As you see, CAA does not bring 100% security, but it's easy to implement and mitigates the risk of certificate mis-issuance.

Certificate Transparency (CT)

Certificate Transparency is "...an experimental protocol for publicly logging the existence of Transport Layer Security (TLS) certificates as they are issued or observed, in a manner that allows anyone to audit certificate authority (CA) activity and notice the issuance of suspect certificates as well as to audit the certificate logs themselves. The intent is that eventually, clients would refuse to honor certificates that do not appear in a log, effectively forcing CAs to add all issued certificates to the logs." (Abstract RFC 6962)

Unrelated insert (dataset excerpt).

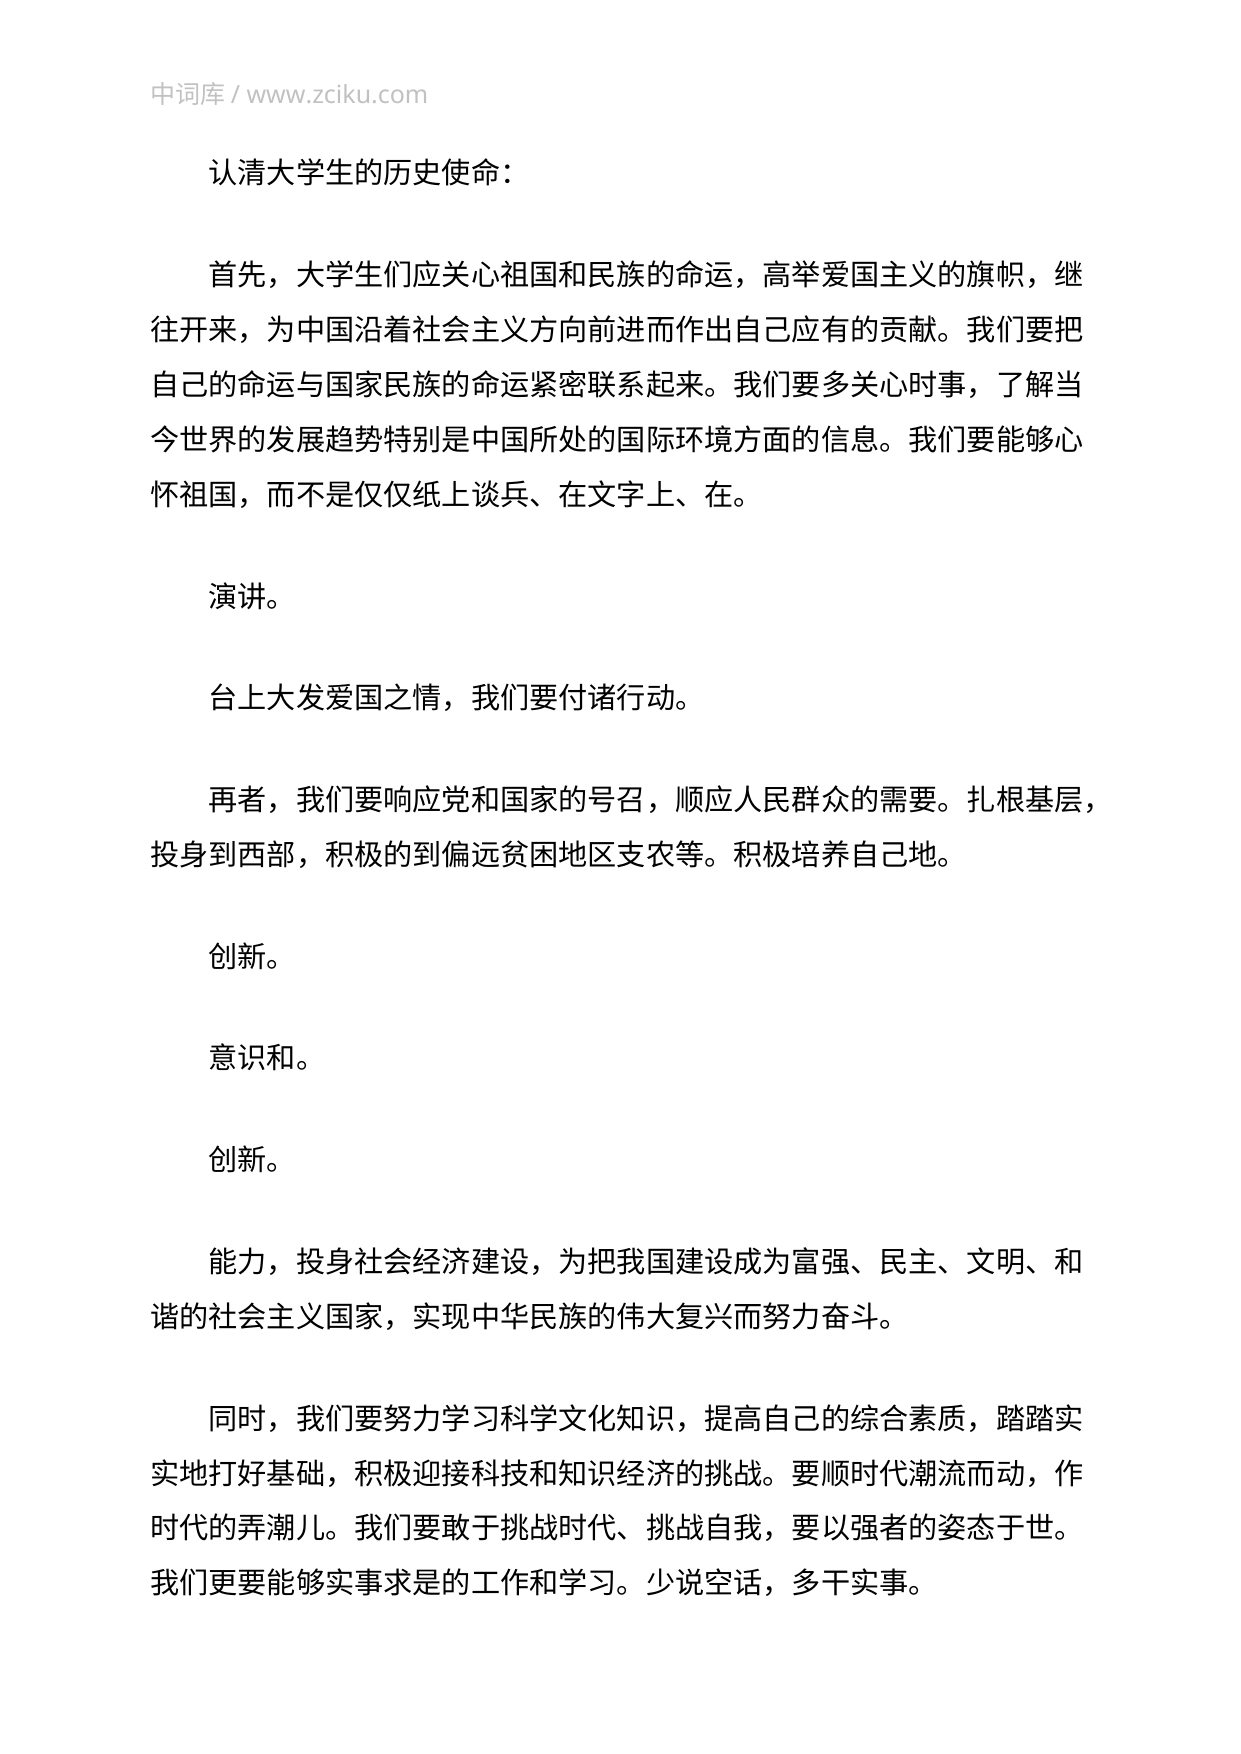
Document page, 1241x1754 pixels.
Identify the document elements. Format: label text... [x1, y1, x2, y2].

CT offers a form of accounting for TLS certificates and enables you to examine which CA-issued certs for your domain names. To do so, you could use services like Cert Spotter by sslmate, which is available as an on-premises version, too. I used to run the on-premises version on my virtual private server, but due to the log growth over the past two years, it seems impossible to crawl the logs from start to end. The job ran for weeks and didn't finish; it was aborted when I needed to restart my host to complete updates.

Today no CA is forced to add issued certs to CT logs, but the log growth suggests that many of them already add their certs. In my opinion, it's only a matter of time until major browsers start only to trust certs with a CT log entry and make them mandatory.

[ Get this free ebook: Managing your Kubernetes clusters for dummies. ]

Wrapping up

The original design of the PKI is flawed and not very trustworthy anymore. With RFC 8659 and RFC 6962, two methods are offered to regain trust and help domain name holders keep track of who issued certificates for their domains.

So from now on, keep in mind to protect your private keys, set CAA resource records for your domains, and start monitoring CT logs.